### JOB:
Reproduce the transcribed text of every item below line for line, and leave the pictures out of your answer.

Transcribed text of the pages:
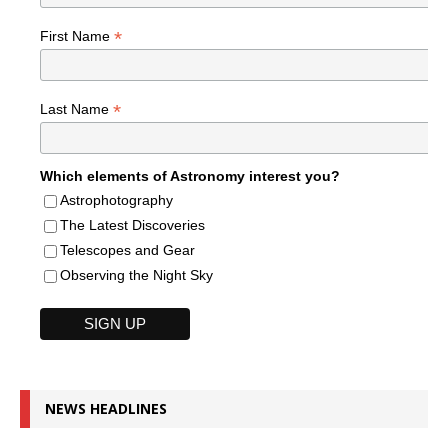
*
First Name
*
Last Name
Which elements of Astronomy interest you?
Astrophotography
The Latest Discoveries
Telescopes and Gear
Observing the Night Sky
NEWS HEADLINES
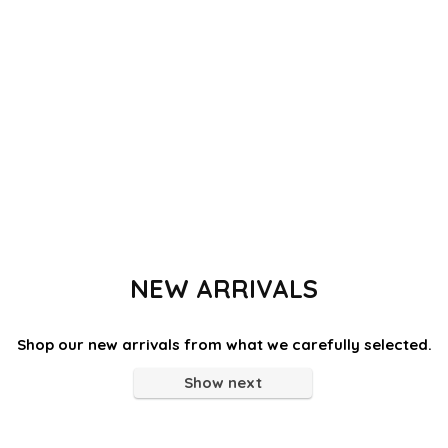
NEW ARRIVALS
Shop our new arrivals from what we carefully selected.
Show next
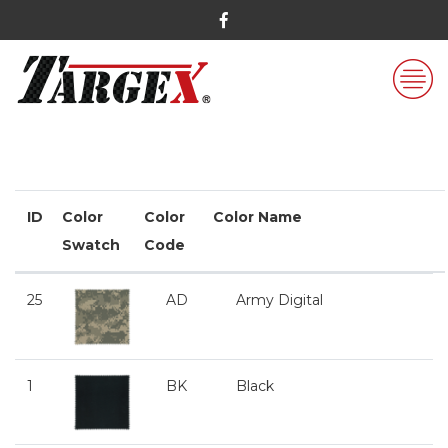
ID
Color
Color
Color Name
Swatch
Code
25
AD
Army Digital
1
BK
Black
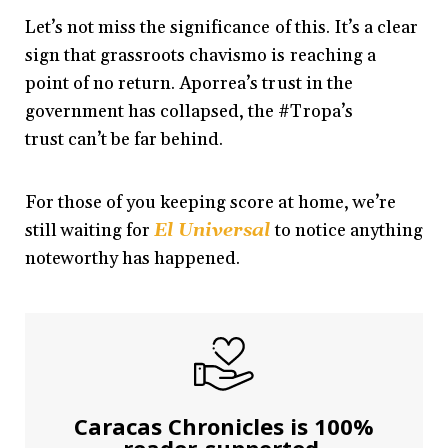
Let’s not miss the significance of this. It’s a clear
sign that grassroots chavismo is reaching a
point of no return. Aporrea’s trust in the
government has collapsed, the #Tropa’s
trust can’t be far behind.
For those of you keeping score at home, we’re
still waiting for
El Universal
to notice anything
noteworthy has happened.
Caracas Chronicles is 100%
reader-supported.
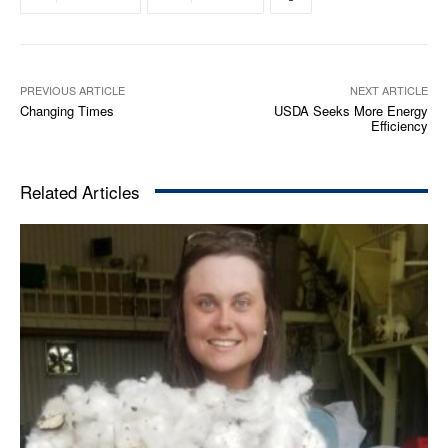
PREVIOUS ARTICLE
NEXT ARTICLE
Changing Times
USDA Seeks More Energy
Efficiency
Related Articles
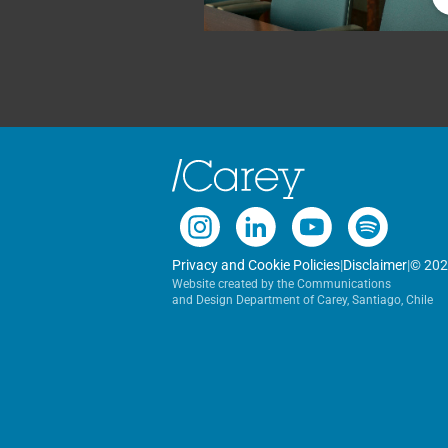
Privacy and Cookie Policies
|
Disclaimer
|
© 202
Website created by the Communications
and Design Department of Carey, Santiago, Chile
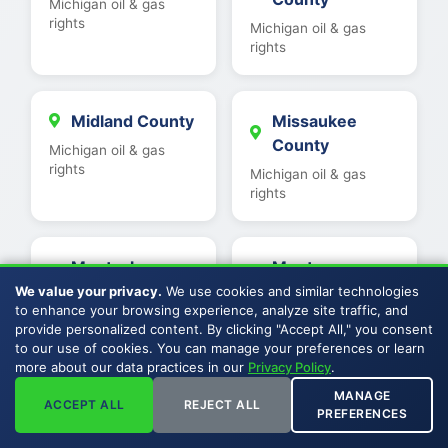
Michigan oil & gas
rights
Michigan oil & gas
rights
Midland County
Missaukee
County
Michigan oil & gas
rights
Michigan oil & gas
rights
Montcalm
Montmorency
County
County
We value your privacy.
We use cookies and similar technologies
to enhance your browsing experience, analyze site traffic, and
Michigan oil & gas
Michigan oil & gas
provide personalized content. By clicking "Accept All," you consent
rights
rights
to our use of cookies. You can manage your preferences or learn
more about our data practices in our
Privacy Policy
.
MANAGE
ACCEPT ALL
REJECT ALL
Muskegon
Newaygo
PREFERENCES
County
County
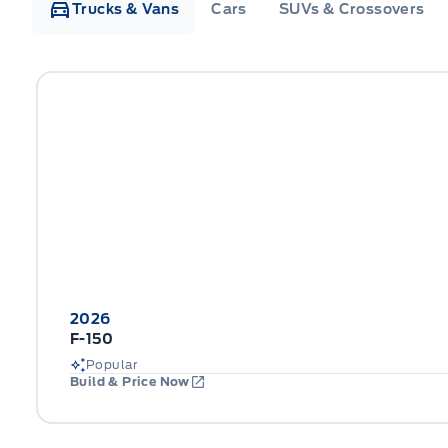
Trucks & Vans
Cars
SUVs & Crossovers
2026
F-150
Popular
Build & Price Now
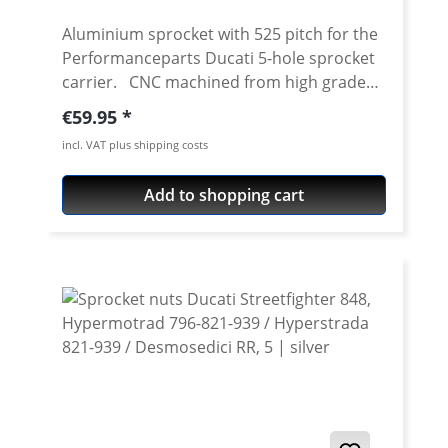
Aluminium sprocket with 525 pitch for the
Performanceparts Ducati 5-hole sprocket
carrier. CNC machined from high grade
aircraft aluminium 7075 T6. Strongest and
Regular price:
€59.95
toughest aluminium avaiable for cnc
incl. VAT plus shipping costs
machining. Made in Germany! Material:
Aluminium 7075 T6, anodised Colours:
Add to shopping cart
silver, black. Anodised for a better
durability Pitch: 525 Teeth: 39 - 47 Needed
sprocket adapter see accessories tab.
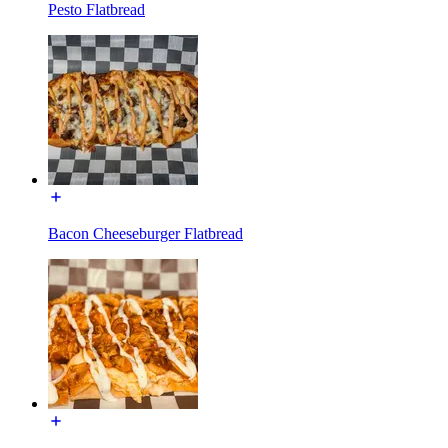
Pesto Flatbread
Bacon Cheeseburger Flatbread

### WRITTEN RESPONSE:
*
First Name
*
Last Name
Which elements of Astronomy interest you?
Astrophotography
The Latest Discoveries
Telescopes and Gear
Observing the Night Sky
NEWS HEADLINES
NEW ARRIVALS
Shop our new arrivals from what we carefully selected.
Show next
ID
Color
Color
Color Name
Swatch
Code
25
AD
Army Digital
1
BK
Black
Let’s not miss the significance of this. It’s a clear
sign that grassroots chavismo is reaching a
point of no return. Aporrea’s trust in the
government has collapsed, the #Tropa’s
trust can’t be far behind.
For those of you keeping score at home, we’re
still waiting for
El Universal
to notice anything
noteworthy has happened.
Caracas Chronicles is 100%
reader-supported.
PREVIOUS ARTICLE
NEXT ARTICLE
Changing Times
USDA Seeks More Energy
Efficiency
Related Articles
Privacy and Cookie Policies
|
Disclaimer
|
© 202
Website created by the Communications
and Design Department of Carey, Santiago, Chile
Michigan oil & gas
rights
Michigan oil & gas
rights
Midland County
Missaukee
County
Michigan oil & gas
rights
Michigan oil & gas
rights
Montcalm
Montmorency
County
County
We value your privacy.
We use cookies and similar technologies
to enhance your browsing experience, analyze site traffic, and
Michigan oil & gas
Michigan oil & gas
provide personalized content. By clicking "Accept All," you consent
rights
rights
to our use of cookies. You can manage your preferences or learn
more about our data practices in our
Privacy Policy
.
MANAGE
ACCEPT ALL
REJECT ALL
Muskegon
Newaygo
PREFERENCES
County
County
Trucks & Vans
Cars
SUVs & Crossovers
2026
F-150
Popular
Build & Price Now
Aluminium sprocket with 525 pitch for the
Performanceparts Ducati 5-hole sprocket
carrier. CNC machined from high grade
aircraft aluminium 7075 T6. Strongest and
Regular price:
€59.95
toughest aluminium avaiable for cnc
incl. VAT plus shipping costs
machining. Made in Germany! Material:
Aluminium 7075 T6, anodised Colours:
Add to shopping cart
silver, black. Anodised for a better
durability Pitch: 525 Teeth: 39 - 47 Needed
sprocket adapter see accessories tab.
Pesto Flatbread
Bacon Cheeseburger Flatbread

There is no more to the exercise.